The network meta-analysis of Zhang and colleagues [70•] included RCTs on adjunctive therapies with aripiprazole (k = 53), paeoniae–glycyrrhiza decoction (PGD) (k = 5), and metformin (k = 4), including 5550 patients (66% female). They composed nine different treatment groups based on treatment type and different dosing regimens. There were 23 RCTs that specifically included women, whereas 7 RCTs specifically included men. Aripiprazole of < 5 mg/day was found to be the most effective adjunctive therapy for reducing prolactin levels as compared to placebo and all other treatment groups, followed by aripiprazole at > 10 mg/day and aripiprazole 5–10 mg/day. Adjunctive PGD was associated with the least all-cause discontinuation rate, but since the quality standardization of PGD preparation is still lacking, this can currently not be considered as a treatment strategy and needs further research. Importantly, a subgroup analysis revealed a sex difference in the efficacy of the adjunctive treatments, showing a 25% smaller decrease in women as compared to men.

Lu and colleagues [41•] performed a series of meta-analyses including single-armed studies on adjunctive aripiprazole (k = 15), single-armed studies on adjunctive dopamine agonists (k = 9), RCTs on adjunctive aripiprazole (k = 12), and RCTs on adjunctive PGD (k = 3). All conducted meta-analyses contained high levels of heterogeneity. Based on their findings, it can also be concluded that adjunctive aripiprazole was the augmentation strategy with the best level of evidence, while the effect of PGD on prolactin levels was not significant.

Similar conclusions could be drawn from their network meta-analysis, which also included RCTs on adjunctive metformin (k = 2), adjunctive vitamin B6 (k = 1), adjunctive PDG (k = 5), and adjunctive dopamine agonists (k = 2).

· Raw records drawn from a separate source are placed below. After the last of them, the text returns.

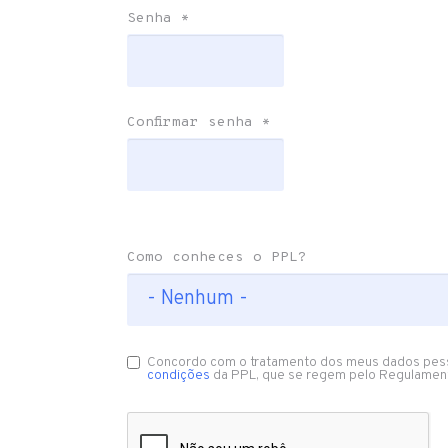
Senha
*
Confirmar senha
*
Como conheces o PPL?
Concordo com o tratamento dos meus dados pes
condições
da PPL, que se regem pelo Regulamen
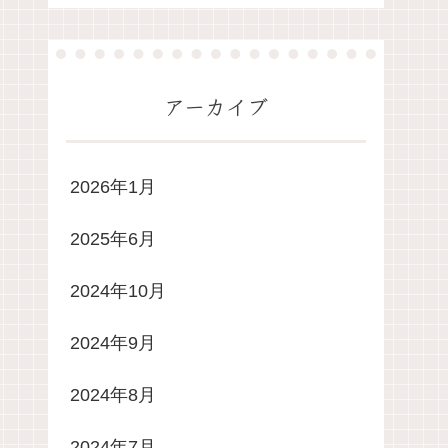
アーカイブ
2026年1月
2025年6月
2024年10月
2024年9月
2024年8月
2024年7月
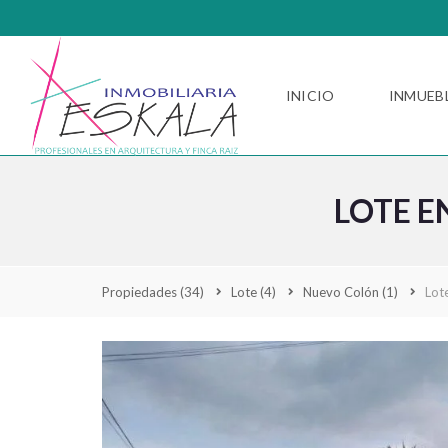
INICIO
INMUEB
LOTE E
Propiedades
(34)
Lote
(4)
Nuevo Colón
(1)
Lot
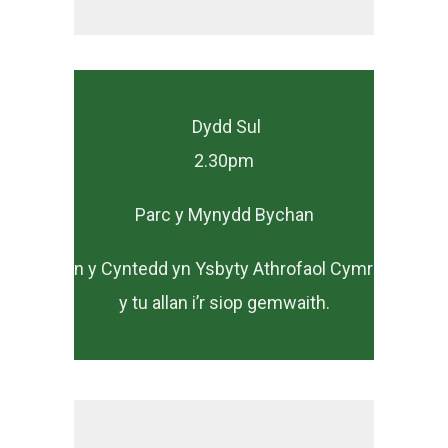
Dydd Sul
2.30pm
Parc y Mynydd Bychan
Yn y Cyntedd yn Ysbyty Athrofaol Cymru,
y tu allan i’r siop gemwaith.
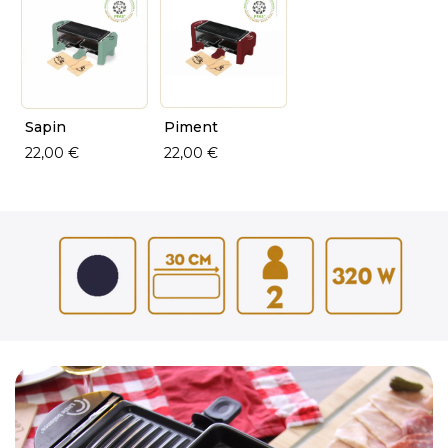
Sapin
Piment
22,00 €
22,00 €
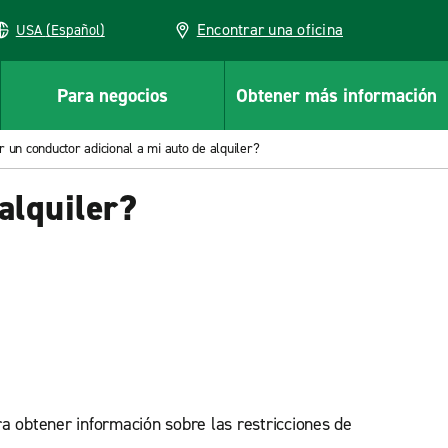
Encontrar una oficina
USA (Español)
Para negocios
Obtener más información
 un conductor adicional a mi auto de alquiler?
alquiler?
ara obtener información sobre las restricciones de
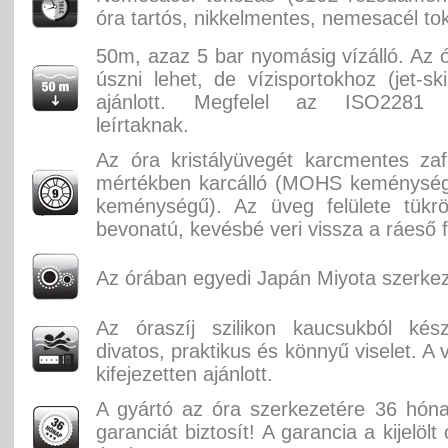
óra tartós, nikkelmentes, nemesacél to
50m, azaz 5 bar nyomásig vízálló. Az ó
úszni lehet, de vízisportokhoz (jet-sk
ajánlott. Megfelel az ISO2281 
leírtaknak.
Az óra kristályüvegét karcmentes zaf
mértékben karcálló (MOHS keménységi
keménységű). Az üveg felülete tükr
bevonatú, kevésbé veri vissza a ráeső f
Az órában egyedi Japán Miyota szerkez
Az óraszíj szilikon kaucsukból kész
divatos, praktikus és könnyű viselet. A 
kifejezetten ajánlott.
A gyártó az óra szerkezetére 36 hón
garanciát biztosít! A garancia a kijelölt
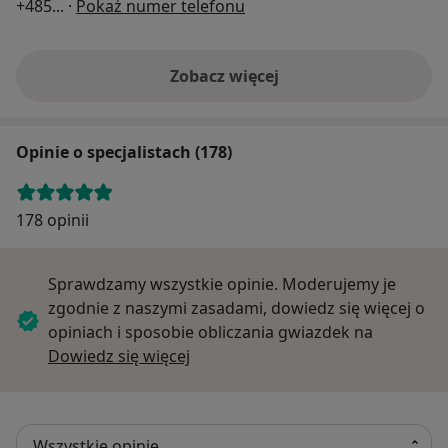
+485
... ·
Pokaż numer telefonu
Zobacz więcej
Opinie o specjalistach (178)
178 opinii
Sprawdzamy wszystkie opinie. Moderujemy je
zgodnie z naszymi zasadami, dowiedz się więcej o
opiniach i sposobie obliczania gwiazdek na
Dowiedz się więcej o opiniach
Dowiedz się więcej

Although they found a significant effect of adjunctive vitamin B6, this was based on one study (n = 200) in which only males were included. In another network meta-analysis, they compared different dosing categories of adjunctive aripiprazole and concluded that aripiprazole doses of 5, 10, and > 10 mg/day were similarly effective, while prolactin elevation above 100 ng/ml was only significantly reduced at a dose of 5 mg/day. Aripiprazole at > 10 mg/day was associated with a higher incidence of side effects.

Our search retrieved one additional RCT on this topic. Zhu and colleagues [71] evaluated the effect of metformin addition on amisulpride-induced hyperprolactinemia (n = 86, 47% women). Prolactin levels in the metformin group were significantly lower compared to the placebo group after 8 weeks; this effect was observed in the whole group as well as in women separately.

Switching Strategies

Lu and colleagues evaluated the efficacy of switching strategies in a comprehensive meta-analysis of single-armed studies and a network meta-analysis on RCTs on switching strategies [41•]. The meta-analysis included 26 studies, of which 15 with aripiprazole, whereas other strategies included switching to quetiapine, clozapine, olanzapine, and brexpiprazole. The network meta-analysis included 6 RCTs on switching to aripiprazole, and one RCT on switching to quetiapine. Based on both analyses, switching to another antipsychotic appears to be an effective strategy to lower prolactin levels. When comparing different switching strategies, changing antipsychotic therapy to aripiprazole in titration and reducing the previous antipsychotic in titration has the best level of evidence, whereas switching to other antipsychotics (olanzapine or quetiapine) reached a low level of evidence.